For a while now I've been gigging with a laptop set. I've had no end of problems with MIDI controllers; I tried the evolution controllers and they just go wrong for no apparent reason, I had one of those Behringer ones with the motor-faders and the rotary controllers on it were awful and the motor-faders didn't work too well either, I had one of those AKAI APC40's which also suffers from shit rotary controllers as well as bad design and poor build quality. Eventually I got so frustrated with the poor design and cheap construction of most commercially available controllers that I built my own MIDI controller based around a Doepfer USB64...
...this actually works pretty well, the pots are really nice and much more responsive than stupid-awful-slow-backwards endless encodor things. Also, it's really strong cos I got the faceplate machined out of aluminum, so it's much more road-worthy than most other things I've owned.
But in a typically dissatisfied manner, I was still a bit frustrated with my software-based live show. It's just seems a bit unnatural for me to go from a studio full of hardware to a live show that's all software. So I've decided to reinvent my live set as a more hardware orientated affair. Anyone who managed to make it to my album launch party at Ginglik would have seen me playing with a small modular case, this was my first attempt at bridging the studio/live divide with a hardware solution. But it turns out that modular synths should really stay at home, as gigging with them is asking for trouble, not to mention backache. And with that in mind, in a financially and logistically inadvisable fashion, I've spent the last month or so buying new gear for my new live set up...
...heavier, less functional, more prone to damage, more expensive, harder to travel with. Yep, this is less practical than a laptop set in almost every way. But, it sounds better and it's more fun. And I still have to carry a laptop around anyway as all this stuff needs to get it's MIDI from somewhere, and I'm not gonna start gigging with my MMT8 cos the buttons are breaking. Oh well.

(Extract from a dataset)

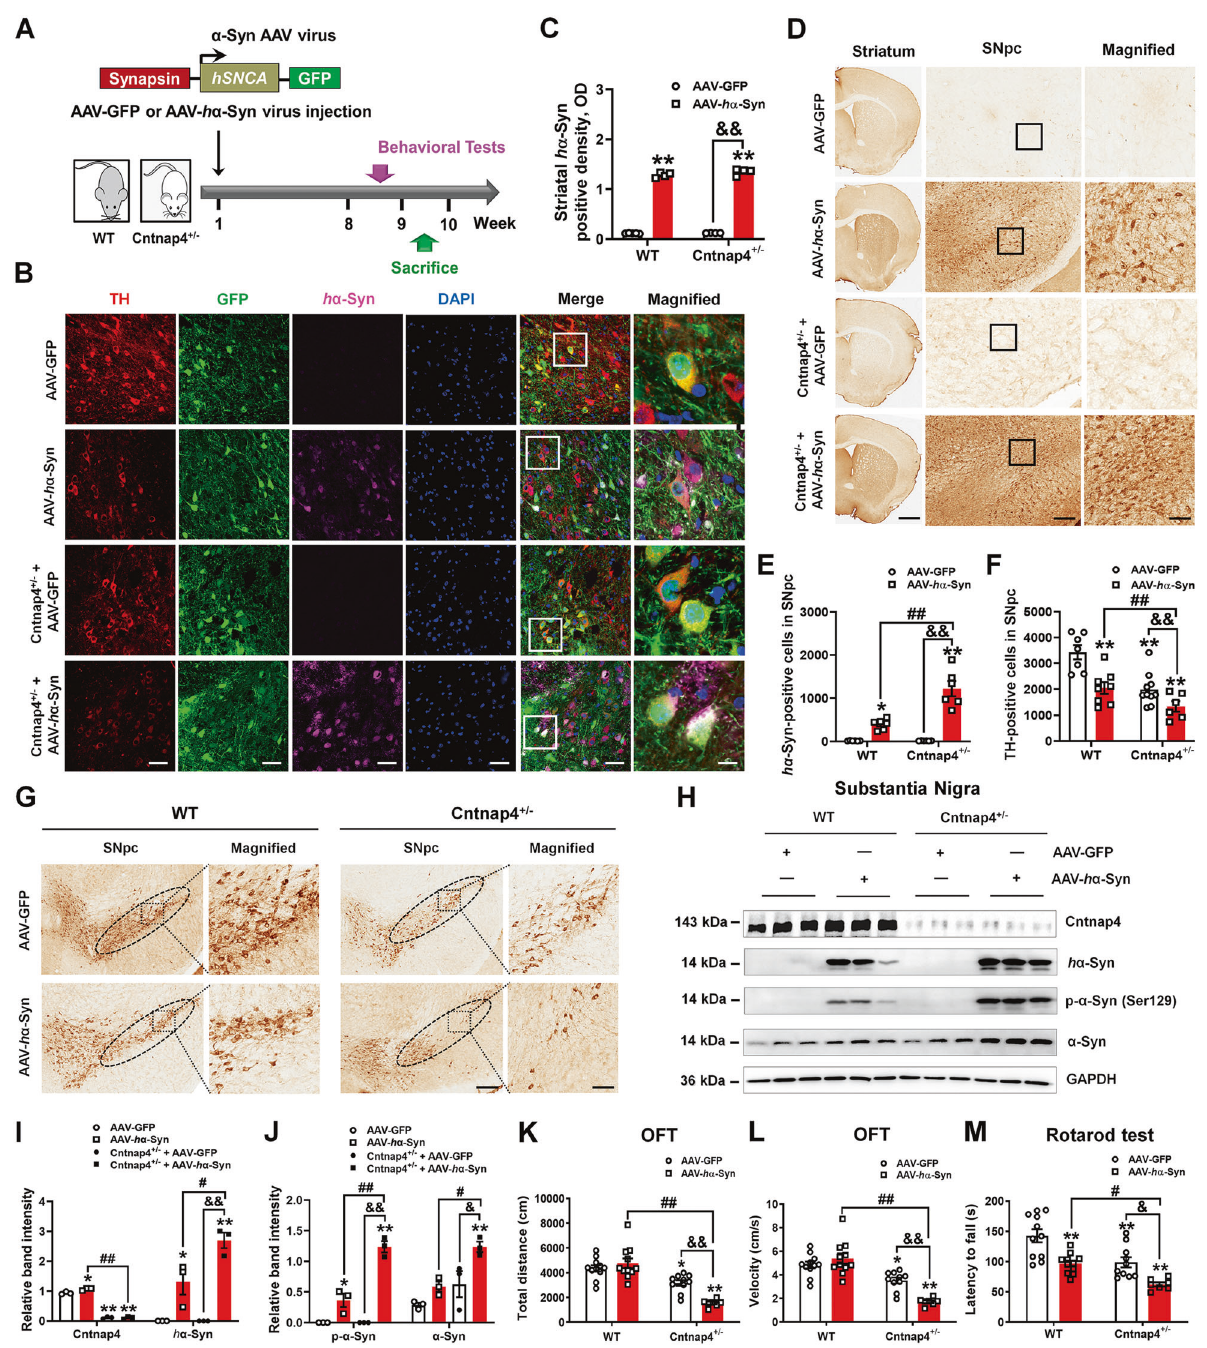
Fig. 1 Cntnap4 partial de fi ciency exacerbates α -synuclein pathology, nigral DA neuronal death, and motor dysfunction. A Schematic model of the study design. B Immuno fl uorescence staining of TH and h α -Syn in the SNpc of WT and Cntnap4 + / − mice injected with either AAV-GFP or AAV- h α -Syn. Scale bars: 40 μ m. Magni fi ed co-staining of TH and h α -Syn-positive cells in the SNpc are shown in the right column of panel B . Scale bars: 8 μ m. C – E Immunohistochemical staining and quanti fi cation of h α -Syn density and positive cells in the striatum and SNpc of WT and Cntnap4 + / − mice injected with either AAV-GFP or AAV- h α -Syn. Scale bars: 1 mm in the striatum and 100 μ m in the SNpc. Magni fi ed images of h α -Syn-positive cells in the SNpc are shown in the right column of panel D . Scale bars: 50 μ m. n = 4 – 6. F , G Immunohistochemical staining and quanti fi cation of TH-positive cells in the SNpc of WT and Cntnap4 + / − mice injected with either AAV-GFP or AAV- h α -Syn. Scale bars: 100 μ m. Magni fi ed images of TH-positive cells in the SNpc are shown in the right column of panel G. Scale bars: 50 μ m; n = 6 – 10. H – J The protein expression levels of Cntnap4, h α -Syn, phosphorylation of α -synuclein at serine 129, and mouse α -synuclein were determined by western blotting; n = 3 per group. K , L Total distance traveled and movement speed in the open- fi eld of WT and Cntnap4 + / − mice injected with either AAV-GFP or AAV- h α -Syn. M The rotarod test was used to examine the motor coordination of mice; n = 11, 11, 10, and 7 in the WT + AAV-GFP, WT + AAV- h α -Syn, Cntnap4 + / − + AAV-GFP, and Cntnap4 + / − + AAV- h α -Syn groups, respectively. Results are expressed as the mean ± SEM. ** p < 0.01, * p < 0.05 vs . WT; ## p < 0.01, # p < 0.05 vs. AAV- h α -Syn; && p < 0 . 01, & p < 0.05 vs. Cntnap4 + / − . Statistical signi fi cance was determined using two-way ANOVA + Bonferroni ’ s multiple comparisons test.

Anyway, for the synth-nerds reading this, here's a run down of the kit I'm using;
Soundcraft Notepad mixer - only 50 quid and sounds great, makes nice distortion on the 2 mic channels if you turn the gain up, especially good for adding a bit of weight to kick drums.
DSI Tetra - despite the absolutely terrible editing software, this is still the smallest good sounding polysynth you can buy, so I didn't really have much choice.

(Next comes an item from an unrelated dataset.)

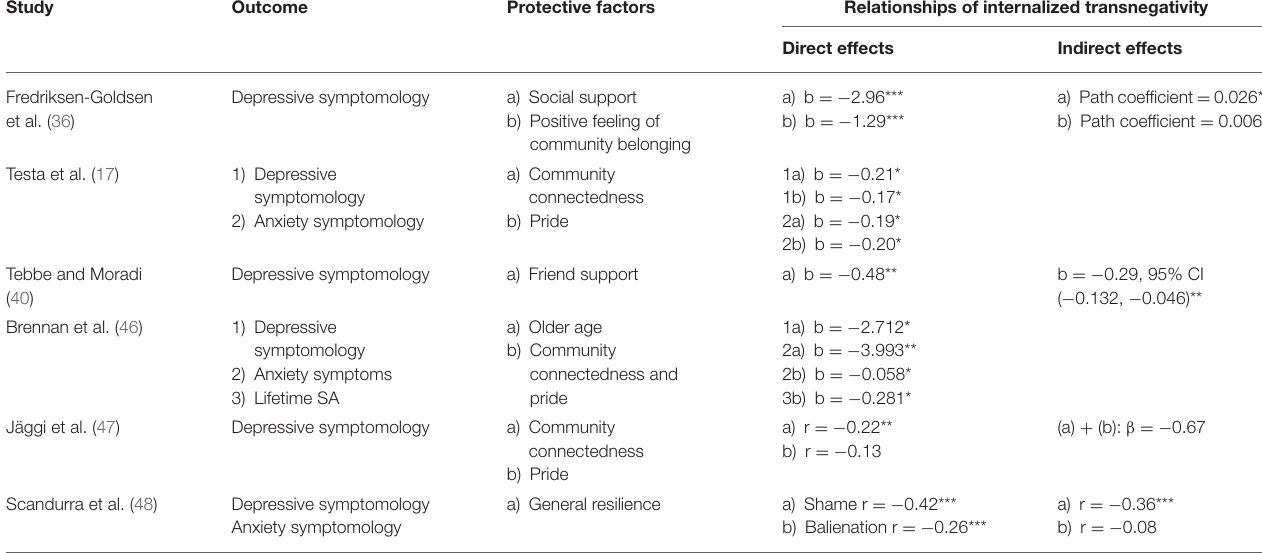
TABLE 9 | Results overview, protective factors. Study Protective factors Relationships of internalized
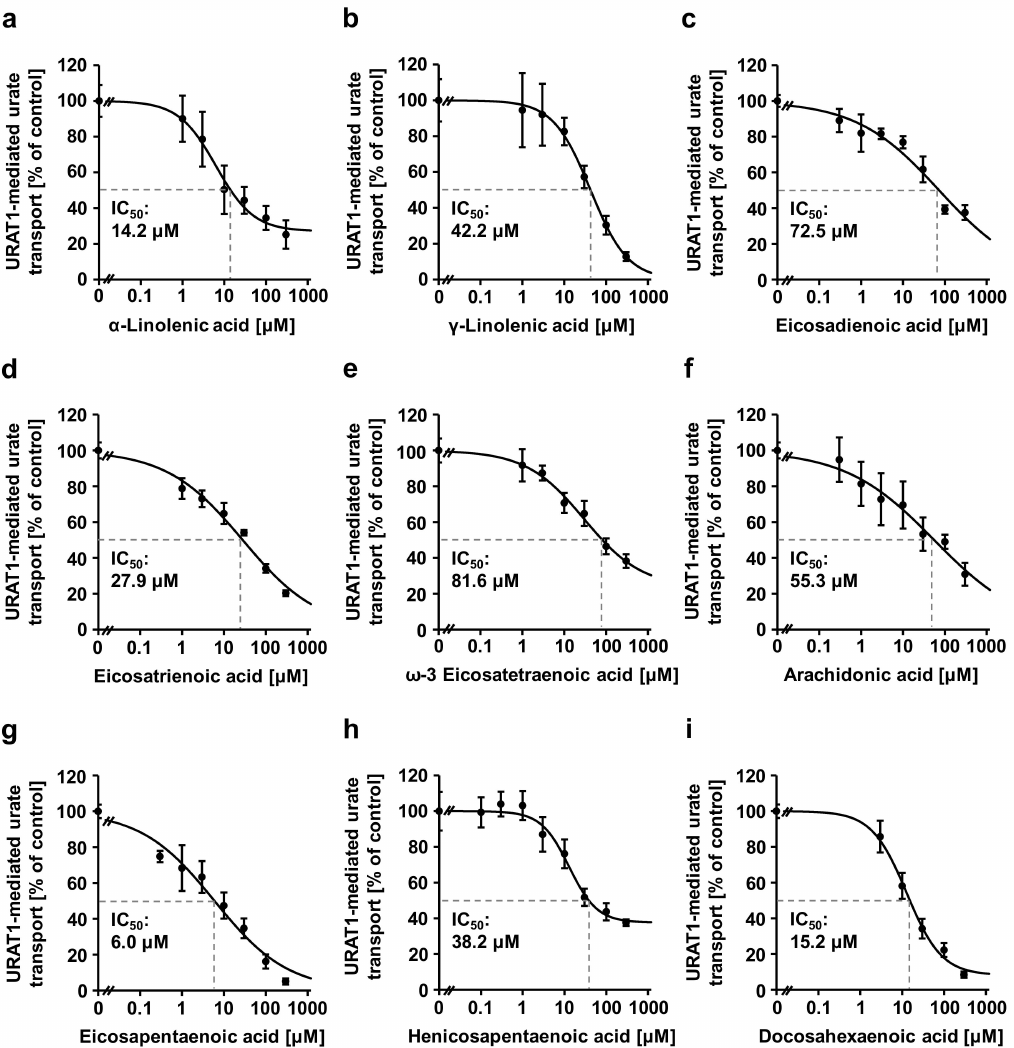
Figure 3. Concentration-dependent inhibition of URAT1-mediated urate transport by unsaturated fatty acids. The e ff ects of each unsaturated fatty acid (0, 0.1, 0.3, 1, 3, 10, 30, 100, or 300 µ M) on URAT1-mediated urate transport were investigated with the urate uptake assay. ( a ) α -Linolenic acid (ALA); ( b ) γ -linolenic acid; ( c ) eicosadienoic acid; ( d ) eicosatrienoic acid; ( e ) ω -3 eicosatetraenoic acid; ( f ) arachidonic acid ( ω -6 eicosatetraenoic acid); ( g ) eicosapentaenoic acid (EPA); ( h ) henicosapentaenoic acid; ( i ) docosahexaenoic acid (DHA). Data are expressed as the mean ± SD; n =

MFB 522 - I love the MFB stuff, it's brilliant. This drum machine is small, light, cheap (for what it is) and it sounds brilliant. I love the kick drum especially.
MFB Nanozwerg - just sounds great, this synth is really well thought out, amazing price for what it is.
TC Electronic Nova Repeater - I've had a few different delay pedals recently, I never realised how fussy I am about delays... this one is by far the best designed and best sounding one I've found, the way it's laid out make it really playable, it's more like another instrument than an effect.
Behringer CS100 - this is a really crap compressor pedal, I bought it at a car-boot-sale for 4 quid, it makes loads of hum and buzz and it distorts things in a very cheap and nasty way, so obviously it's fantastic for doing weird things to drum parts. Splashy popping fuzzy hats and clonky snare hits. 4 quid well spent, I wish I could have found everything at boot-sales.
All that in an extra large pedal board to make setting up and gigging a little bit less stressful. Plus, the laptop sending MIDI out everywhere, and a couple of audio channels incase I need to fill-out the sound, and a LauchPad and a FaderFox (the two MIDI controllers that I still like) to control all that.